The original Greek word translated “worlds” in this text is aionas, which usually means “age,” or in its plural form “ages.” According to the Lexicon, it may refer to a very long time. It may also be used of a distinct segment of time, as a present age, or as time future, the age to come. It is used in Rom. 12:2 of the present age: “Be not conformed to this world.” It is used in Luke 20:35 of the Messianic age: “But they which shall be accounted worthy to obtain that world,” that age to come. It is used again in Eph. 2:7, where it is translated “ages”: “That in the ages to come he might show the exceeding riches of his grace in his kindness toward us through Christ Jesus.” There is no instance where the word was used to refer to the physical earth or the literal creation.
With these definitions in mind, we can read the passage with understanding: “By whom also he made the worlds”–not the physical creation but the “world to come whereof we speak” (Heb. 2:5), the coming age and all that pertains to it, the time when Christ shall receive that to which He is heir.
A better translation of Hebrews 1:2 might read, “whom he (God) has appointed heir of all things pertaining to the earth, and unto whom he has entrusted the ages to come.”
The next verse describes more of Christ’s mission and glory: “Who being the brightness of his glory, and the express image of his person” (v. 3).
What are we to learn from the fact that Christ is “the express image” of God’s “person”? Certainly not that God is a spirit, an ethereal being, but that He is substance, a “person,” with “image.” The word “express image” is defined as “impress, reproduction, representation; characteristic trait or manner, outward appearance.” The word translated “person” means “substantial nature, essence, actual being, reality.” The phrase might read: Christ bears the outward impress of God’s substantial nature or actual being. The author is stressing the fact that God is a real being, not a spirit, as was commonly believed.
The author may also have been arguing for the reality of Christ and the reality of God against those who taught that Christ was only a spirit, and that God was likewise spirit rather than substance.
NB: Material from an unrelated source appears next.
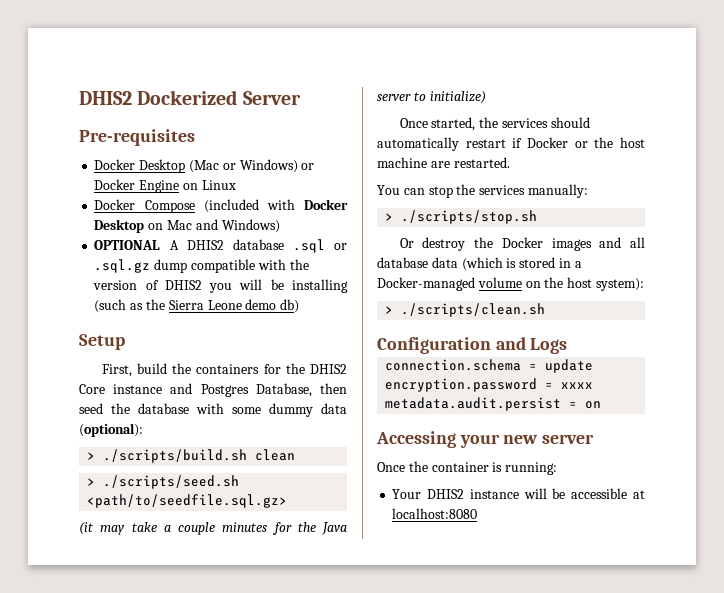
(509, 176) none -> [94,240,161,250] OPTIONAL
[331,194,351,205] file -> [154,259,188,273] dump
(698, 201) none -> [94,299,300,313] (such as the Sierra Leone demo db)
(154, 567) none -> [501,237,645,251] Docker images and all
He may also have been saying in effect that Christ obtained the effulgent radiance and the real physical being of His Father. The Father was just as real as the Son whom they had known.
God being the Supreme Ruler of the universes, we cannot profess too much knowledge of His physical likeness or appearance.
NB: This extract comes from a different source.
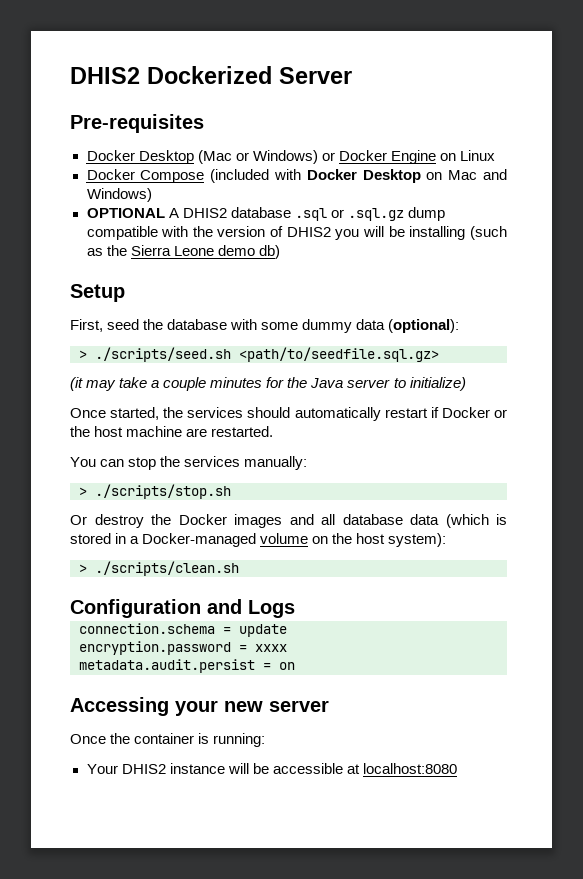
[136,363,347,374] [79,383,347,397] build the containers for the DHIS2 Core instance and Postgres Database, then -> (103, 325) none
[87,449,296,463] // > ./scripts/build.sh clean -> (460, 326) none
We may safely say that God is a real being of substance, and that Christ was likewise real, being a representation of His Father. But we dare not venture too far in interpreting the author’s words lest we find ourselves drawing unlikely conclusions in matters that are too great for us and which are not revealed.
The author goes on to extol Christ even more: “Who being the brightness of his glory, and… upholding all things by the word of his power, when he had by himself purged our sins, sat down on the right hand of the Majesty on high.”
How did Christ “by himself [purge] our sins“? This does indeed sound like Christ’s sacrificial death on Calvary to take away the sins of mankind. But did the author of Hebrews believe this? No, for he says later, “Sacrifice and offering, burnt offerings, and offerings for sin, You did not desire, nor had pleasure in them” (Heb. 10:8).
The words “by himself” and “our” are omitted in five of the best manuscripts. Without these words, the phrase reads, “when he had purged sins,” or a better rendering, “after he had provided purification for sin.” This Christ did. He purified Himself, just as we must purify ourselves (1 John 3:3). He provided the perfect example of how the work can be accomplished. And when this process of purification was complete, when His character had been polished to perfection, Christ was taken to heaven where He “sat down on the right hand of the Majesty on high” (v. 3). This was the crowning reward for His years of self-denial and submission.